Solid Landings Behavioral Health, which provides treatment for recovering drug and alcohol addicts, has been using 657 W. 19th St., a 6,710-square-foot office building it leases from owner John Morehart, for the sessions for about a year without the proper permit.
The city requires that for the type of activity in the building, Solid Landings would need to provide 67 parking spaces. Solid Landings is believed to be the building’s only tenant.
Though the building has 29 parking spaces now, the reopening of an access gate would reduce the number to 24. Solid Landings claimed it needed only 20 spaces — 17 for employees and three spots for vans that bus in clients.
In April, a city zoning administrator granted the business permission for the group sessions, believing that 24 spaces was adequate and that traffic flow problems could be fixed by opening up car access from West 19th Street.
The City Council disagreed and voted 4 to 0 to deny Solid Landings’ request. Councilwoman Katrina Foley was absent.

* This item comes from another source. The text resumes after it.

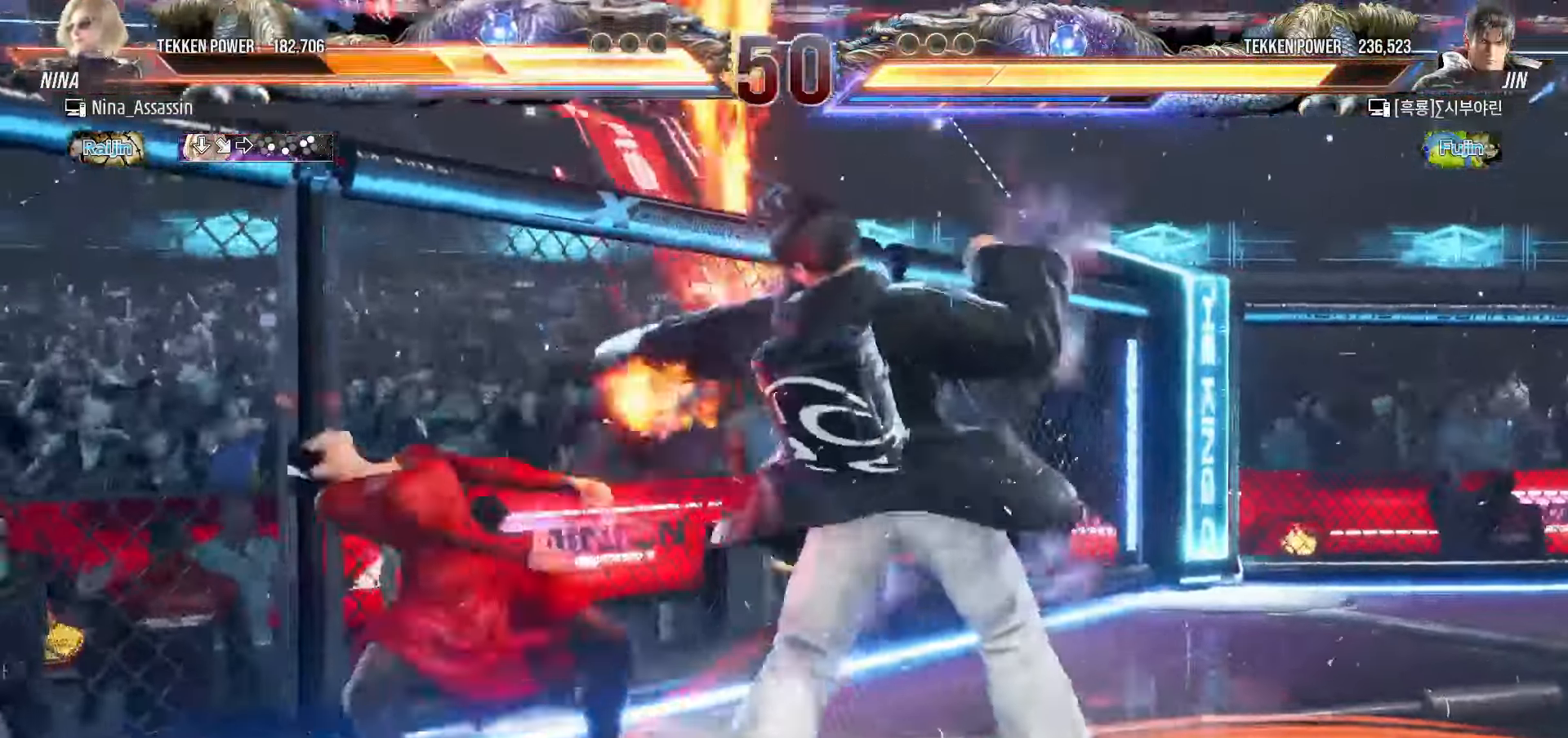
{"dt_ms": 1000, "buttons": [], "left_stick": "center"}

The 43-space discrepancy wasn’t lost on Councilman Gary Monahan, who said: “I’m sorry, I don’t get it. It doesn’t work.”
That approval was appealed by Eastside resident Ann Parker, who brought the matter to the Planning Commission in June. The commissioners overturned the decision and denied Solid Landings’ request for group sessions because of the insufficient parking. Solid Landings then appealed that decision to the council.
In their denial, council members also cited recent code enforcement reports that Solid Landings employees were illegally parking in the nearby residential neighborhood instead of the office lot.
The council questioned why the company couldn’t ensure that its workers park in a lot that they claim has enough spaces.
Irvine attorney John Peterson, representing Solid Landings, couldn’t immediately answer the council’s questions.
“Why they chose not to, I don’t know,” he said. “They have been instructed to park on site.”
Peterson said management has been trying to fix the problem by hiring a security guard. He added that Solid Landings is trying to be a “good neighbor” but has been “stymied” in that effort since April, when the zoning administrator initially approved the parking request.
City staff noted that the building has been found to have unpermitted construction and no fire safety permits, among other problems.
Peterson said Solid Landings is not to blame for a “cross-pollination” of issues in Morehart’s building that were present when the company moved in.
Mayor Pro Tem Jim Righeimer blamed Morehart for leasing the building without sufficient parking.
Solid Landings, Righeimer said, “got sold a bill of goods … and they got taken.”
Mayor Steve Mensinger asked about “flagging” Morehart’s other commercial buildings in Costa Mesa for problems.
Tuesday’s decision means Solid Landings can no longer host group sessions at the building, city officials said, although it can continue using the property for other purposes, like an administrative office.
Solid Landings and its subsidiaries operate as many as 30 group and sober-living homes throughout town. The company filed an unrelated lawsuit against the city to contest an ordinance that seeks to regulate group homes citywide. The lawsuit was dismissed by a federal judge in April.